Donna Karan latem lubi eksperymentować. Jej znak rozpoznawczy to wielkomiejska elegancja, podczas gdy w sezonie wiosna-lato 2012 postawiła na etno i tribal, a dziś zwraca się ku eterycznym baletnicom. W kolekcji, którą pokazała kilka dni temu w Nowym Jorku bardzo mało jest miejskich fasonów dedykowanych mocnym kobietom, więcej za to niewinnej dziewczęcości.

Większość sylwetek nawiązuje do urokliwej strony lat 50. i garderoby primabaleriny.
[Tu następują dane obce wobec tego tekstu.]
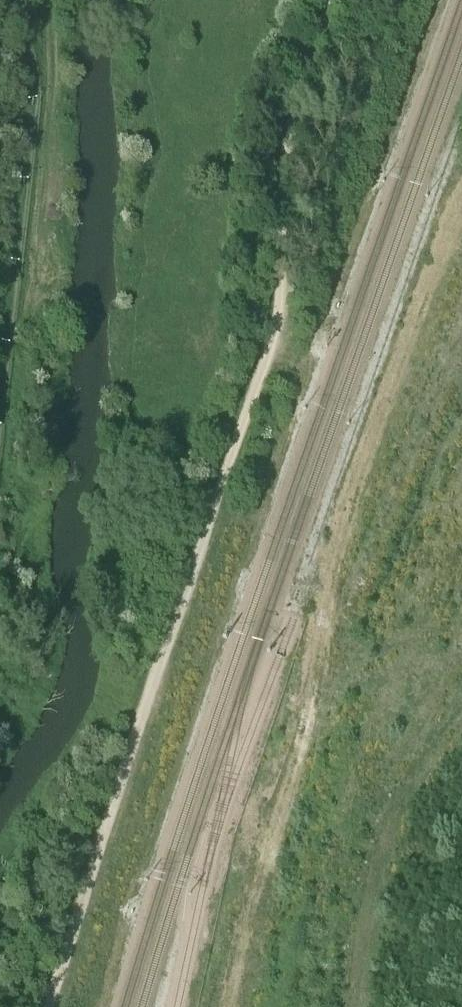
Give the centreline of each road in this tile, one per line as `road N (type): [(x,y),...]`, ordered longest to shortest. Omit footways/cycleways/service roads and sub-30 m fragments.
road 1 (track): [(58,1006),(143,710),(281,320),(292,139),(339,0)]
road 2 (track): [(461,398),(306,749),(214,1006)]

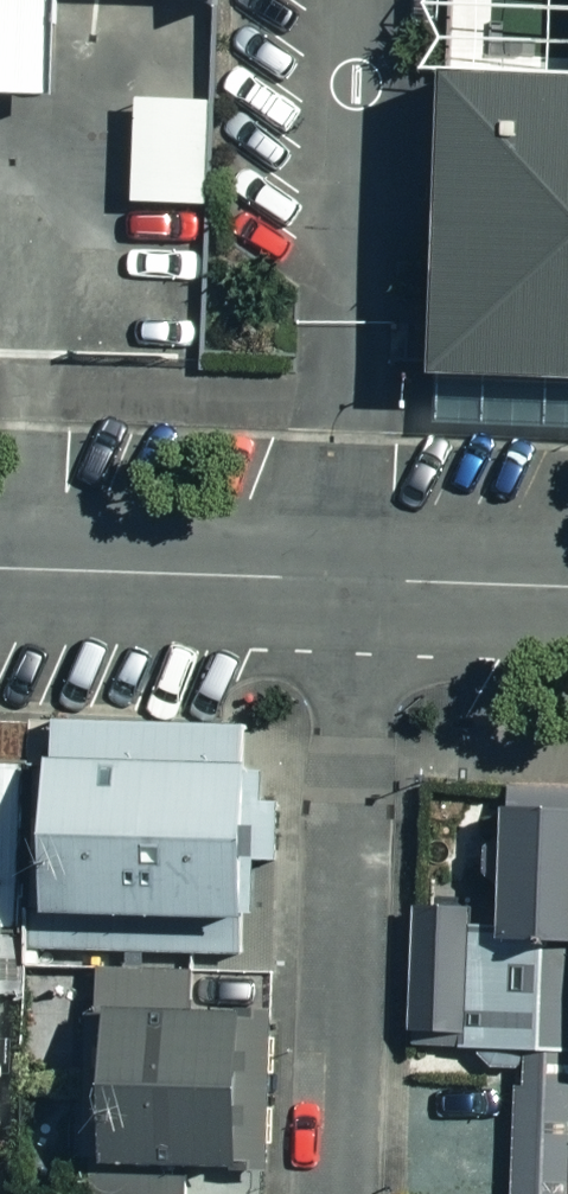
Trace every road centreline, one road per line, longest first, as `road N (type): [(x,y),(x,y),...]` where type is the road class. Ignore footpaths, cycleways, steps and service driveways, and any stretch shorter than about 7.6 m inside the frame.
road 1 (residential): [(341,1193),(356,583)]
road 2 (unclassified): [(356,583),(0,571)]
road 3 (unclassified): [(567,590),(356,583)]

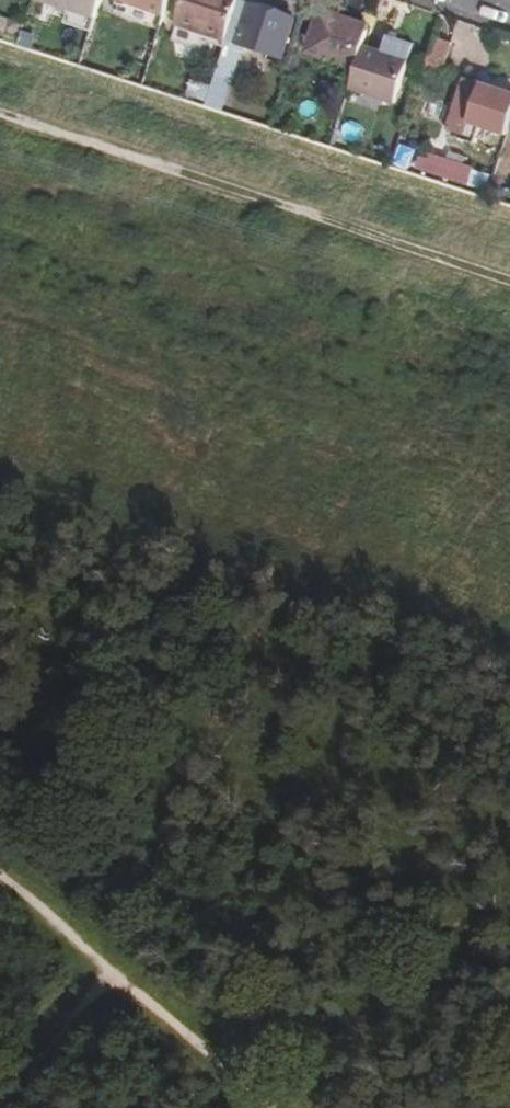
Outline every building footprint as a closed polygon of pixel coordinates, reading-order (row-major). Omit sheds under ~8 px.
[(32,0),(95,20),(101,0),(33,0),(32,0)] [(116,2),(165,18),(171,0),(117,0),(116,2)] [(226,42),(236,11),(239,0),(186,0),(178,26),(226,42)] [(237,47),(242,49),(279,61),(293,22),(250,8),(248,14),(237,47)] [(237,47),(248,14),(236,11),(226,42),(225,44),(237,47)] [(360,50),(367,28),(318,12),(305,54),(353,70),(360,50)] [(18,42),(23,30),(0,22),(0,36),(18,42)] [(33,30),(24,26),(23,30),(18,42),(29,45),(33,30)] [(231,82),(242,49),(237,47),(225,44),(223,48),(214,76),(231,82)] [(433,44),(420,82),(429,85),(434,71),(441,73),(449,49),(433,44)] [(353,70),(345,96),(389,110),(404,63),(360,50),(353,70)] [(505,139),(509,124),(509,98),(463,83),(447,133),(476,143),(479,130),(505,139)] [(433,156),(427,175),(472,189),(478,172),(433,156)]
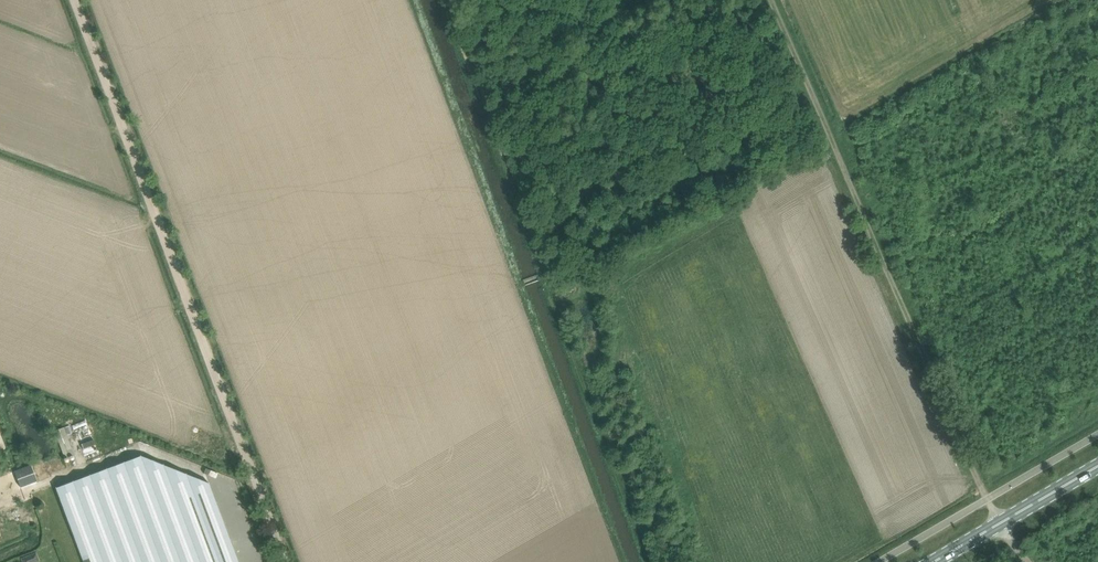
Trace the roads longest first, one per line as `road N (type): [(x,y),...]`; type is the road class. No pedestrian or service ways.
road 1 (unclassified): [(285,561),(75,0)]
road 2 (track): [(987,498),(771,0)]
road 3 (primary): [(933,561),(1097,465)]

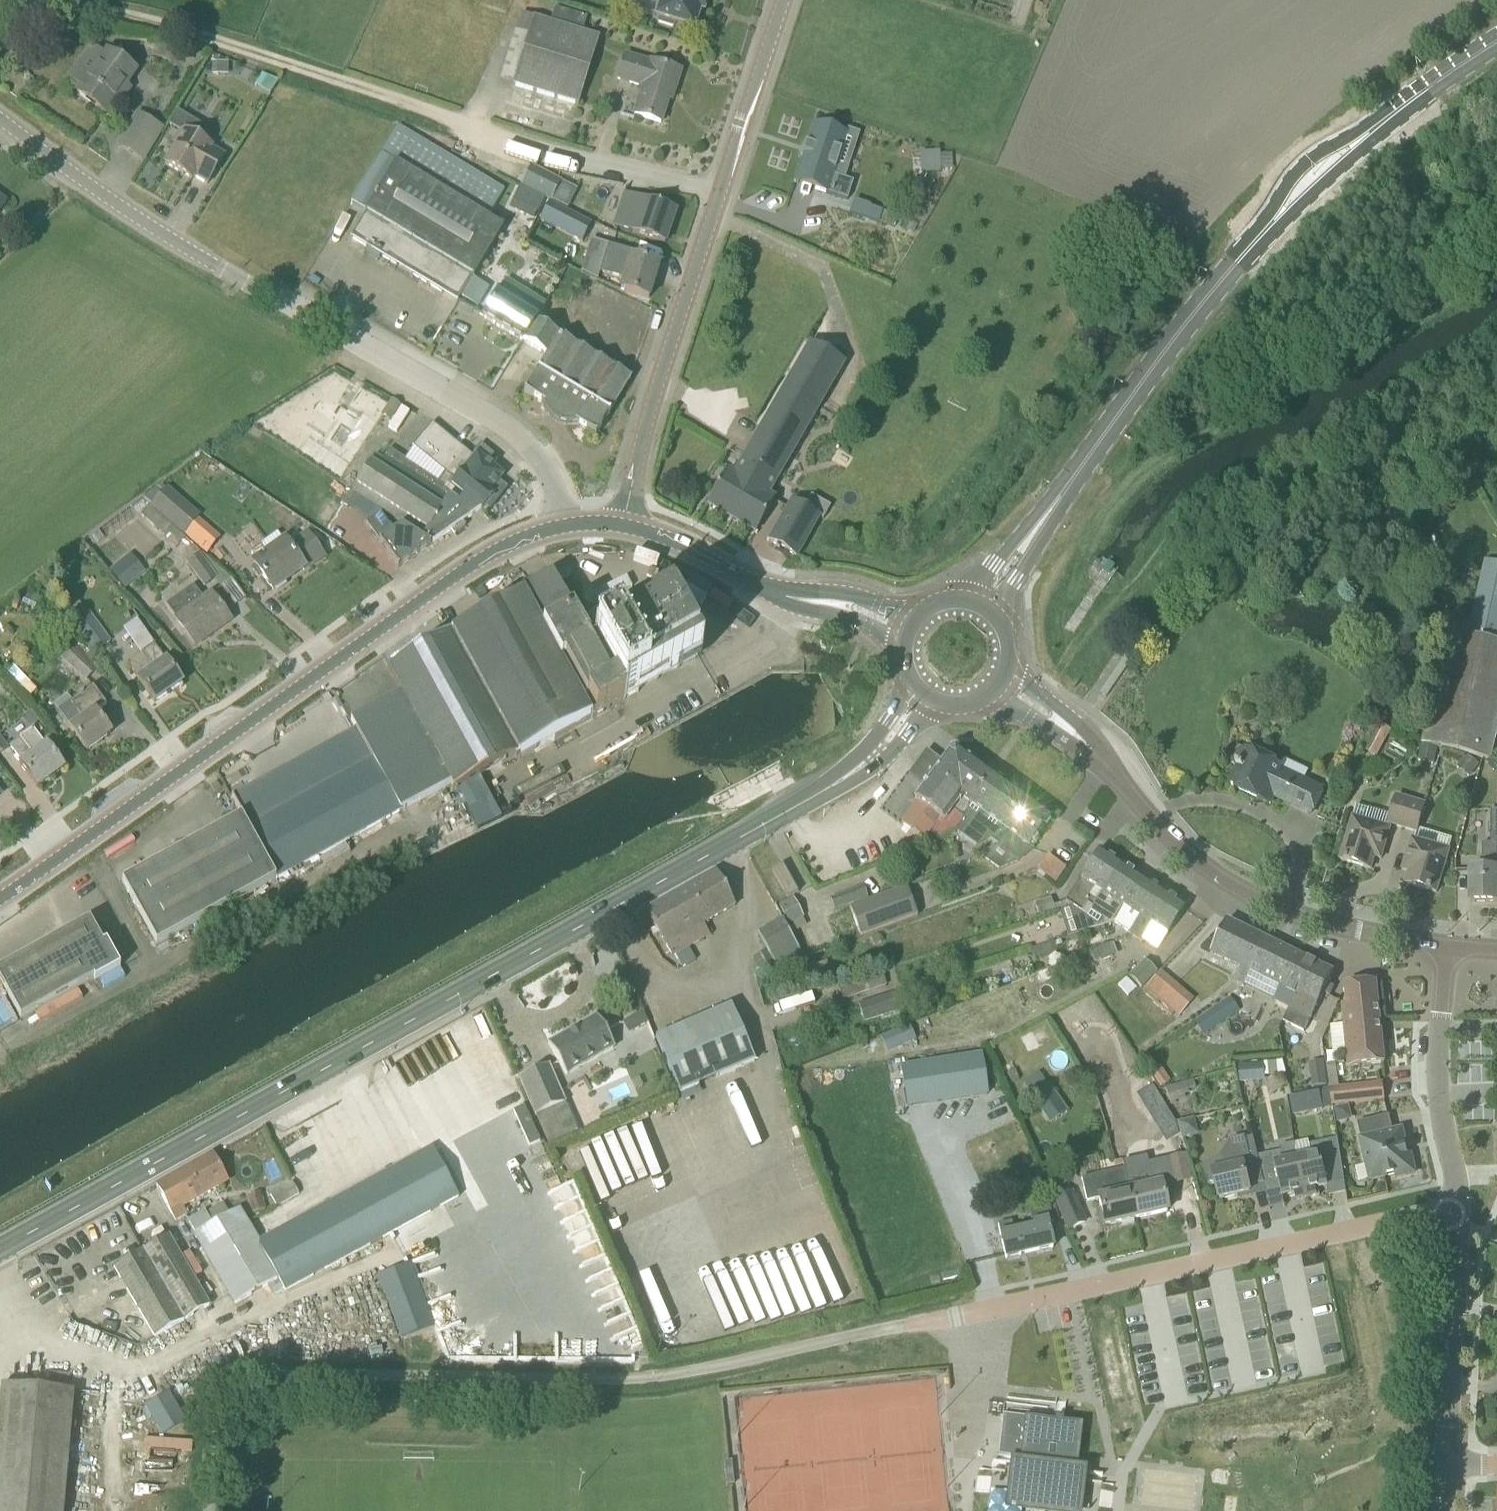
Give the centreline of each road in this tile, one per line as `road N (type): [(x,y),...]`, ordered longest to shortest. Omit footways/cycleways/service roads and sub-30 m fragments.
road 1 (primary): [(0,1244),(819,794)]
road 2 (unclassified): [(197,1510),(206,1377),(228,1367),(621,1378),(837,1341)]
road 3 (residential): [(38,0),(193,33),(536,150),(720,194)]
road 4 (unclassified): [(573,519),(545,471),(130,224),(0,119)]
road 5 (secondary): [(0,875),(481,547),(573,519)]
road 6 (residential): [(837,1341),(1454,1213)]
road 7 (secondary): [(1447,946),(1342,929),(1237,890),(1157,831),(1082,742)]
road 8 (tertiary): [(620,525),(720,194)]
road 9 (primary): [(1068,486),(1244,255)]
road 10 (unclassified): [(1454,1213),(1438,1080),(1447,946)]
road 11 (residential): [(1443,1461),(1454,1213)]
road 12 (primary): [(1402,109),(1328,142),(1300,167),(1273,196),(1244,255)]
road 13 (primary): [(1244,255),(1338,178),(1402,109)]
road 14 (tertiary): [(720,194),(778,0)]
road 15 (secondary): [(805,601),(664,536),(620,525)]
road 16 (primary): [(1068,486),(968,599)]
road 17 (primary): [(819,794),(870,771),(935,708)]
road 18 (primary): [(997,613),(1068,486)]
road 19 (primary): [(908,684),(888,721),(819,794)]

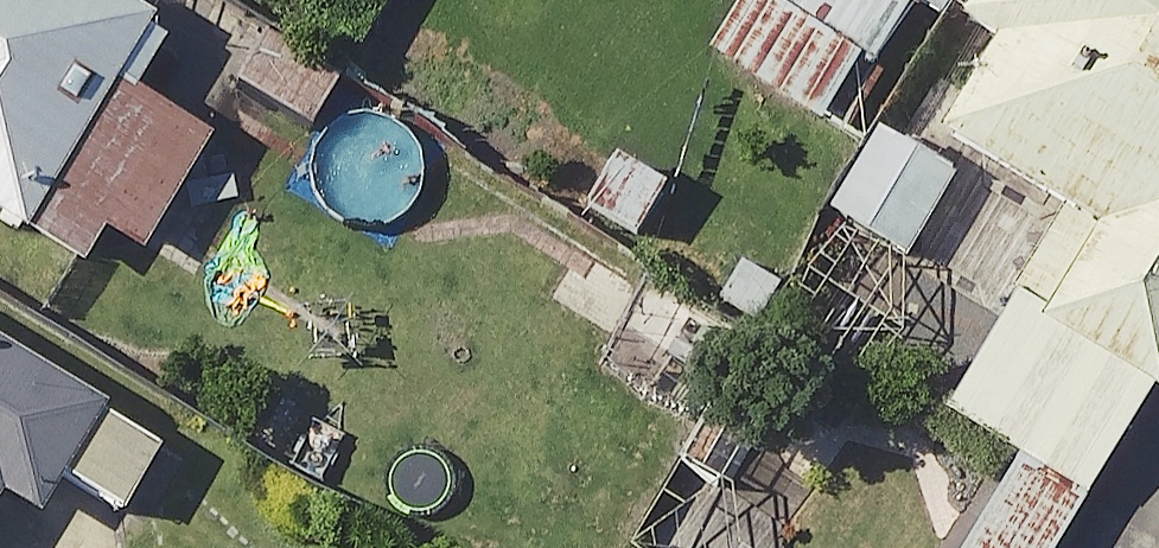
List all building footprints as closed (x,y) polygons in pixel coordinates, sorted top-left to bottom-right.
[(80,0),(0,0),(0,226),(86,279),(110,241),(144,262),(205,163),(128,116),(166,54),(80,0)] [(713,67),(841,154),(946,0),(759,0),(713,67)] [(937,144),(1025,200),(905,392),(988,444),(924,547),(1015,547),(1158,317),(1158,0),(1027,0),(937,144)] [(716,337),(585,258),(560,299),(645,350),(627,380),(674,408),(716,337)] [(0,351),(0,542),(34,490),(67,512),(121,431),(0,351)] [(1145,547),(1158,547),(1158,524),(1145,547)]
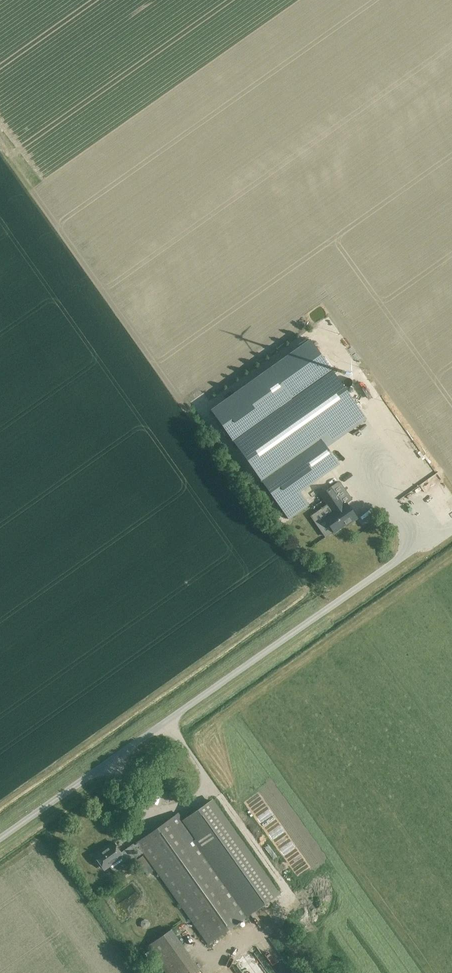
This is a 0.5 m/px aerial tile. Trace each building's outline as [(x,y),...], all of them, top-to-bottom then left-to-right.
[(309,339),(257,376),(279,407),(323,376),(325,379),(333,374),(330,370),(331,369),(309,339)] [(296,419),(276,429),(278,433),(295,451),(302,444),(314,438),(311,432),(318,429),(323,424),(322,421),(329,418),(331,415),(337,412),(334,409),(331,411),(327,403),(323,405),(327,414),(320,407),(320,408),(326,414),(327,416),(321,419),(317,416),(312,419),(303,427),(296,419)] [(266,406),(242,424),(243,427),(226,432),(227,435),(234,444),(239,443),(244,439),(243,437),(244,436),(239,430),(243,427),(246,436),(249,435),(252,432),(253,432),(263,424),(275,420),(274,418),(284,411),(272,415),(266,406)] [(271,502),(290,521),(338,475),(319,455),(271,502)] [(275,488),(269,474),(259,479),(265,492),(275,488)] [(402,494),(413,489),(411,484),(400,489),(402,494)] [(331,487),(321,495),(333,512),(324,518),(325,520),(327,518),(335,529),(333,531),(334,532),(346,524),(346,525),(357,518),(349,507),(347,509),(331,487)] [(321,569),(313,570),(315,581),(323,579),(321,569)] [(136,842),(137,843),(139,845),(208,943),(277,894),(211,800),(183,820),(178,813),(136,842)] [(133,843),(121,852),(113,842),(94,855),(104,869),(122,857),(127,864),(141,854),(136,847),(139,845),(137,843),(135,845),(133,843)] [(153,870),(142,856),(136,860),(146,875),(153,870)] [(171,929),(148,946),(167,972),(194,972),(199,969),(171,929)] [(275,972),(288,972),(289,972),(273,949),(263,955),(275,972)]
W kolekcji pojawiły się rozkloszowane sukienki i spódnice tak delikatne, że ma się wrażenie, jakby na każdym kroku poruszał nimi wiatr. Donna Karan nie byłaby jednak sobą, gdyby nie zestawiła tej eteryczności z odrobiną miejskości: ostro skrojonymi żakietami, skośnymi cięciami, asymetrią i kolorystyką "szklanej pogody". Gołębie szarości i pastele zostały złamane granatem nieba, metaliczną stalą i kamiennym grafitem rodem z nowoczesnej architektury. To dzięki nim pamiętamy, że nadal jesteśmy w mglistym Nowym Jorku, mimo że kolekcja Donny Karan tym razem nie jest ultramiejska.